Rosatom crée un nouveau laboratoire pour tester la technologie de retraitement du combustible nucléaire usé des réacteurs à sels fondus

Le premier site de l'Institut du radium Khlopin, relevant du département scientifique de la société d'État russe Rosatom, achève la construction d'un nouveau laboratoire qui sera spécialement dédié aux essais des technologies de traitement et de retraitement du combustible nucléaire usé (SNF) des réacteurs à sels fondus (JSR/MSR). Lors de la première phase d'essais de l'installation, il est prévu de synthétiser des compositions de combustible simulées à base de fluorure de lithium et de fluorure de béryllium, en y ajoutant des simulants de produits de fission et de plutonium ; ensuite, la technologie sera validée sur modèle, et finalement mise en œuvre en conditions réelles sur la base du réacteur de recherche à sels fondus (IZHSR) en cours de construction à Jeleznogorsk. Les travaux de construction, d'installation et de mise en service correspondants devraient être achevés d'ici fin 2026, et préparer le terrain pour les premières recherches.

Le directeur général par intérim de l'Institut du radium Khlopin, Oleg Volkov, a déclaré que l'institut mène actuellement les travaux de construction du laboratoire et de mise en service des équipements. Selon le programme de recherche, les essais de la technologie développée auront lieu en 2027. Si la validation en conditions d'exploitation est couronnée de succès, elle constituera une condition préalable à la création d'une base technologique de traitement et de retraitement du combustible nucléaire usé pour les réacteurs à sels fondus industriels.

Les réacteurs à sels fondus constituent un élément important du concept de cycle fermé du combustible nucléaire (FC NFC). Leur rôle principal réside dans l'incinération (transmutation) des actinides mineurs, ce qui permet d'améliorer la sûreté environnementale de l'énergie nucléaire nationale russe. La technologie envisagée de retraitement du combustible usé repose sur l'extraction réductrice pyrométallurgique/en métal liquide, réalisée en continu, des matières nucléaires et des poisons neutroniques (produits de fission) à partir de la composition combustible, suivie d'une réextraction des matières nucléaires dans le sel combustible en vue de leur réutilisation dans le réacteur.
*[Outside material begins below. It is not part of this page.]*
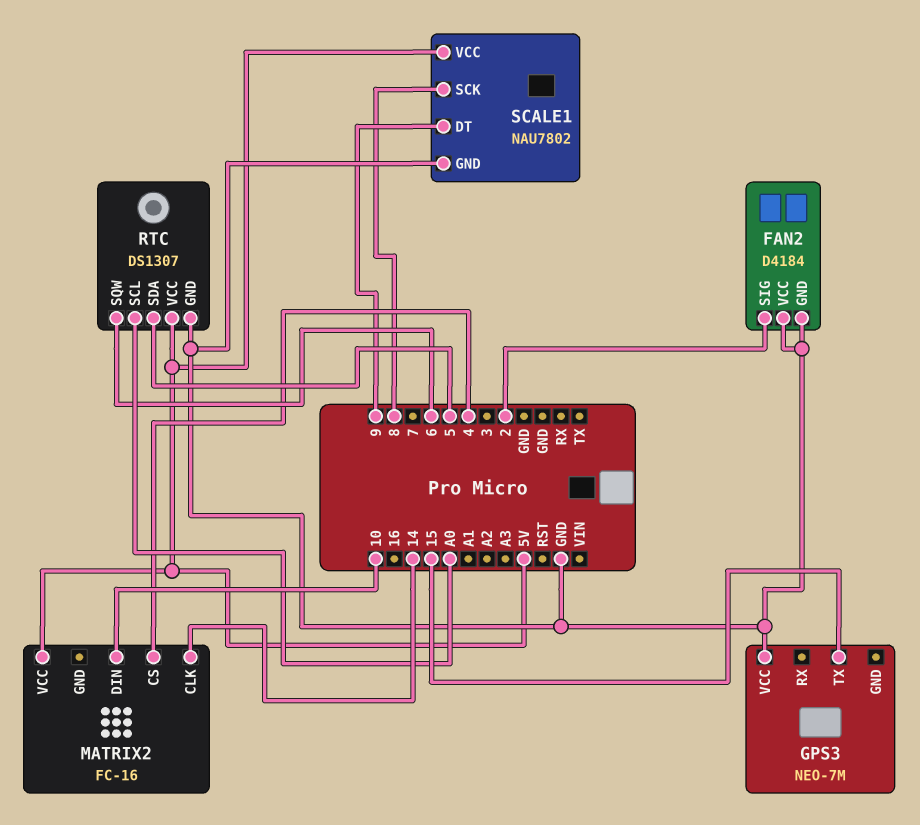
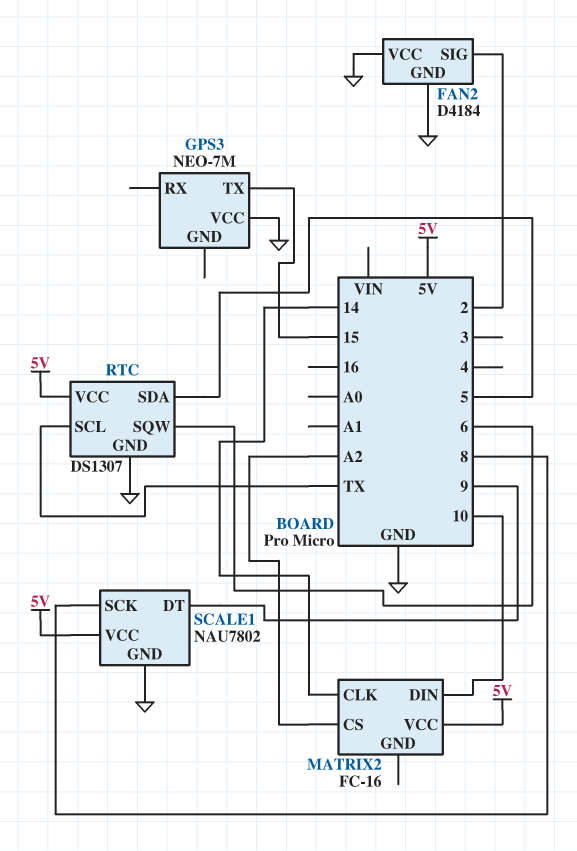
MATRIX2 pin CS: 4 -> A2
RTC pin SCL: A0 -> TX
Le chef du laboratoire des technologies et procédés de solidification des déchets radioactifs de l'Institut du radium Khlopin, Ilia Skrigan, a indiqué que l'étape principale du procédé consiste à mélanger deux bains de fusion — le sel combustible et le bismuth lithié — dans des conditions hydrodynamiques intenses. Au cours de ce processus, le lithium passe dans le sel combustible, tandis que les poisons neutroniques extraits du sel passent dans le bismuth. La particularité de cette technologie et de cet équipement réside dans la nécessité de fonctionner à une température élevée d'environ 700 degrés Celsius et en milieu fortement corrosif, de transférer les bains de fusion entre les équipements et de maintenir une atmosphère inerte dont la teneur en oxygène ne dépasse pas 100 ppm. Il n'existe actuellement aucun équipement comparable dans le monde.

Les essais de la technologie des réacteurs à sels fondus industriels seront également menés en lien avec la construction du réacteur de recherche à sels fondus (IZHSR), dont l'implantation est prévue à Jeleznogorsk, dans le kraï de Krasnoïarsk. Rosatom met en œuvre ce projet conjointement avec l'Institut Kourtchatov ; la conception technique de l'installation de recherche à sels fondus est actuellement en phase de finalisation.

Les réacteurs à sels fondus appartiennent à la quatrième génération de technologies nucléaires. À l'avenir, ces installations permettront de réduire de manière exponentielle le volume et l'activité des déchets nucléaires, et de s'affranchir de la dépendance à un stockage géologique profond coûteux. La technologie des réacteurs à sels fondus est considérée comme l'un des outils efficaces pour résoudre le problème des actinides mineurs en Russie (principalement le curium), et également comme une initiative d'extension de services offerts aux partenaires étrangers souhaitant procéder au retraitement du combustible usé avec une production minimale de déchets de haute activité.

L'Institut du radium Khlopin est l'établissement scientifique le plus ancien de Russie et la première organisation de recherche du pays dans le domaine des sciences et technologies nucléaires. L'institut occupe une position de premier plan dans la recherche en physique nucléaire, radiochimie, géochimie et écologie, ainsi que dans les domaines de l'énergie nucléaire, de l'écologie radiologique et de l'obtention d'isotopes ; il est également le principal fournisseur de radionucléides et de sources de radionucléides (y compris de produits radiopharmaceutiques) destinés à la vente intérieure et à l'exportation.